What I want to do
I’m trying to create multiple EC2 instances using Terraform, and then add a different SSH port to all of them because port 22 traffic might be blocked in different networks. I’m able to add different port to /etc/ssh/sshd_config of the instances using the user_data attribute of Terraform EC2 resource, but activating those ports is being problematic.
Can’t apply SSH changes
I need to use Ubuntu instances, where I noticed that it doesn’t have any sshd.service despite being able to receive SSH connections and tab-completion showing ssh.service as an option. If I connect to an instance through AWS Console and try running sudo systemctl restart sshd.service, it fails with the error message saying that the service isn’t available.
Previously working method
I found that the port changes get applied when I reboot the instance. So, I installed AWS CLI v2 and created a null_resource for executing aws ec2 reboot-instance using the Terraform code. The following code snippet was working and giving the expected outcome, until yesterday.
# EC2 INSTANCE MODULE
module "ec2_module" {
source = "./Modules/EC2"
depends_on = [ aws_key_pair.ec2_ssh_key, module.sg_module, tls_private_key.ansible_ssh_key ]
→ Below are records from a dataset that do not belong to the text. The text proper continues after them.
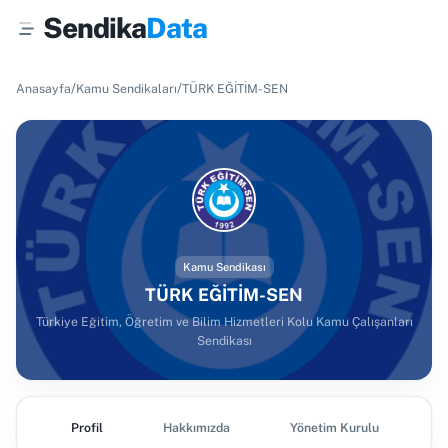
Sendika
Data
/
/
Anasayfa
Kamu Sendikaları
TÜRK EĞİTİM-SEN
Kamu Sendikası
TÜRK EĞİTİM-SEN
Türkiye Eğitim, Öğretim ve Bilim Hizmetleri Kolu Kamu Çalışanları
Sendikası
Profil
Hakkımızda
Yönetim Kurulu
Ş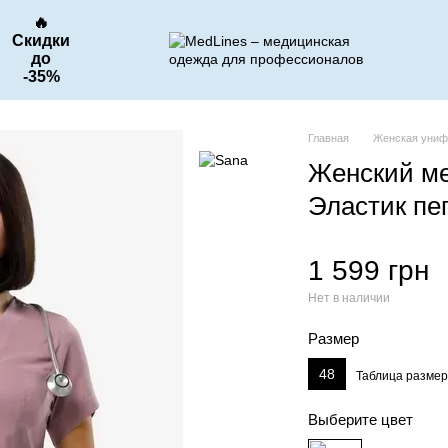
🔥
Скидки
до
-35%
Главная
Женская уни
Женский м
Эластик пе
1 599 грн
Нет в наличии
Размер
48
Таблица разме
Выберите цвет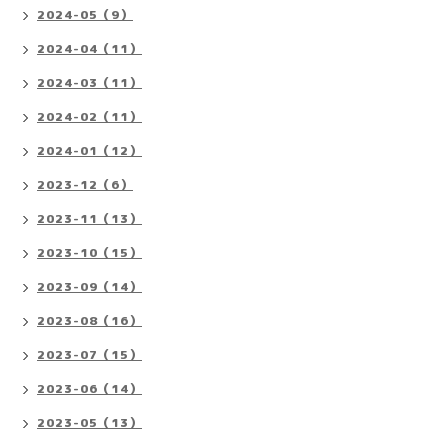
2024-05（9）
2024-04（11）
2024-03（11）
2024-02（11）
2024-01（12）
2023-12（6）
2023-11（13）
2023-10（15）
2023-09（14）
2023-08（16）
2023-07（15）
2023-06（14）
2023-05（13）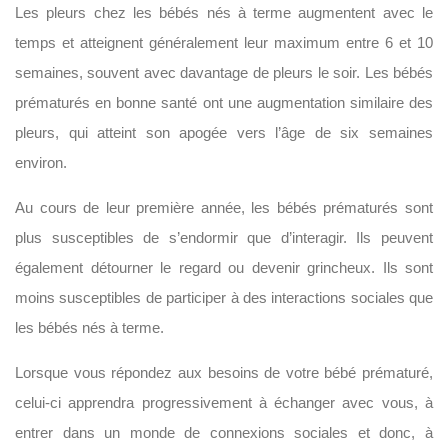
Les pleurs chez les bébés nés à terme augmentent avec le
temps et atteignent généralement leur maximum entre 6 et 10
semaines, souvent avec davantage de pleurs le soir. Les bébés
prématurés en bonne santé ont une augmentation similaire des
pleurs, qui atteint son apogée vers l’âge de six semaines
environ.
Au cours de leur première année, les bébés prématurés sont
plus susceptibles de s’endormir que d’interagir. Ils peuvent
également détourner le regard ou devenir grincheux. Ils sont
moins susceptibles de participer à des interactions sociales que
les bébés nés à terme.
Lorsque vous répondez aux besoins de votre bébé prématuré,
celui-ci apprendra progressivement à échanger avec vous, à
entrer dans un monde de connexions sociales et donc, à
for_each = var.ec2_instances
instance_name = "${var.project_prefix}-${each.value.name}"
instance_type = each.value.type
instance_sg = [ module.sg_module.security_group_id ]
root_vol_size = each.value.root_size
ssh_public_key = aws_key_pair.ec2_ssh_key.key_name
user_data = <<-EOF
#!/usr/bin/env bash
echo -e "Port 22\nPort ${var.external_access_ports["SSH_Alt"]}" | sudo tee -a /etc/ssh/sshd_config
echo "${tls_private_key.ansible_ssh_key.public_key_openssh}" | sudo tee -a /home/${var.ec2_username}/.ssh/authorized_keys
EOF
}
# Reboot EC2 instances once after creation
resource "null_resource" "reboot_ec2_instances" {
for_each = module.ec2_module
triggers = {
instance_id = each.value.instance_id
# instance_state = each.value.instance_state
}
provisioner "local-exec" {
# aws ec2 wait instance-running --instance-ids ${each.value.instance_id} --region ${var.infra_region}
command = "aws ec2 reboot-instances --instance-ids ${each.value.instance_id} --region ${var.infra_region}"
}
depends_on = [ module.ec2_module ]
}
New/Current problems
The snippet above would successfully create the instances, add the SSH
port and then reboot the instance that lead to the new port being
applied and active. But for some reason, it’s stopped working since
yesterday. Moreover, the null_resource
seems to be making the instances take much longer than normal for being
available to connect through SSH, meaning connecting through AWS
Console is also not available until several minutes pass despite
completing Status Checks earlier.
Other approaches that didn’t work:
-
Changing the trigger to wait for instance state.
-
Running
aws ec2 wait instance-running ...before reboot command (commented in snippet). -
Any kind of rebooting command like
systemctl reboot,shutdown -r, etc. inuser_datadoesn’t apply the change. -
Tried CloudInit YAML on suggestion from AmazonQ, but it doesn’t even seem to add the port.
-
Same behaviour between Snap and direct download versions.
I just want to apply the SSH port changes. Rebooting seemed to do the
trick, but now my method of rebooting them don’t seem to work. What is a
reliable method to reboot or apply the port changes?